For each of the rows below, give its lines of text as a numbered list, omitting any blank lines.

### EXTRACTED INFORMATION

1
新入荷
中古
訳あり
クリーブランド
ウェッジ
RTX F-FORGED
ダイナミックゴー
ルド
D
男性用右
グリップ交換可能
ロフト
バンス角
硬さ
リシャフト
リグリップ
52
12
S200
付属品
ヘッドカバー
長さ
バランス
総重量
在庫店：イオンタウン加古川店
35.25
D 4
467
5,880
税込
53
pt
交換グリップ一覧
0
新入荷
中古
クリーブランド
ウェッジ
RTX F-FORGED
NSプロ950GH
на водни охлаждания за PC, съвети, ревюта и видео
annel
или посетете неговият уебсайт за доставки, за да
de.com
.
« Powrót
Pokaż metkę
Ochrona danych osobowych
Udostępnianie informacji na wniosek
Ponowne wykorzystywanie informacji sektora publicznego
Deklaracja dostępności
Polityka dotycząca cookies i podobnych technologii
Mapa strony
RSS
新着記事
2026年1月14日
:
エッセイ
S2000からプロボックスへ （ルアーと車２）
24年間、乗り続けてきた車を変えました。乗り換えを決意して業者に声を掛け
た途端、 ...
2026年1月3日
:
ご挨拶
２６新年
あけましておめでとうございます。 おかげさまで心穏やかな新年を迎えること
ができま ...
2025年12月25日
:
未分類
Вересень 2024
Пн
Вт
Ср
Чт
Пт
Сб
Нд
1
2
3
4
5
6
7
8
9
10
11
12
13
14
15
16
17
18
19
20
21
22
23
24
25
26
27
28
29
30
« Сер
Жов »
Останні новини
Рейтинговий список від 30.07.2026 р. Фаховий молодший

######

▶ _EXERCISE RESULT_
1. 1
2. 新入荷
3. 中古
4. 訳あり
5. クリーブランド
6. ウェッジ
7. RTX F-FORGED
8. ダイナミックゴー
9. ルド
10. D
11. 男性用右
12. グリップ交換可能
13. ロフト
14. バンス角
15. 硬さ
16. リシャフト
17. リグリップ
18. 52
19. 12
20. S200
21. 付属品
22. ヘッドカバー
23. 長さ
24. バランス
25. 総重量
26. 在庫店：イオンタウン加古川店
27. 35.25
28. D 4
29. 467
30. 5,880
31. 税込
32. 53
33. pt
34. 交換グリップ一覧
35. 0
36. 新入荷
37. 中古
38. クリーブランド
39. ウェッジ
40. RTX F-FORGED
41. NSプロ950GH
42. на водни охлаждания за PC, съвети, ревюта и видео
43. annel
44. или посетете неговият уебсайт за доставки, за да
45. de.com
46. .
47. « Powrót
48. Pokaż metkę
49. Ochrona danych osobowych
50. Udostępnianie informacji na wniosek
51. Ponowne wykorzystywanie informacji sektora publicznego
52. Deklaracja dostępności
53. Polityka dotycząca cookies i podobnych technologii
54. Mapa strony
55. RSS
56. 新着記事
57. 2026年1月14日
58. :
59. エッセイ
60. S2000からプロボックスへ （ルアーと車２）
61. 24年間、乗り続けてきた車を変えました。乗り換えを決意して業者に声を掛け
62. た途端、 ...
63. 2026年1月3日
64. :
65. ご挨拶
66. ２６新年
67. あけましておめでとうございます。 おかげさまで心穏やかな新年を迎えること
68. ができま ...
69. 2025年12月25日
70. :
71. 未分類
72. Вересень 2024
73. Пн
74. Вт
75. Ср
76. Чт
77. Пт
78. Сб
79. Нд
80. 1
81. 2
82. 3
83. 4
84. 5
85. 6
86. 7
87. 8
88. 9
89. 10
90. 11
91. 12
92. 13
93. 14
94. 15
95. 16
96. 17
97. 18
98. 19
99. 20
100. 21
101. 22
102. 23
103. 24
104. 25
105. 26
106. 27
107. 28
108. 29
109. 30
110. « Сер
111. Жов »
112. Останні новини
113. Рейтинговий список від 30.07.2026 р. Фаховий молодший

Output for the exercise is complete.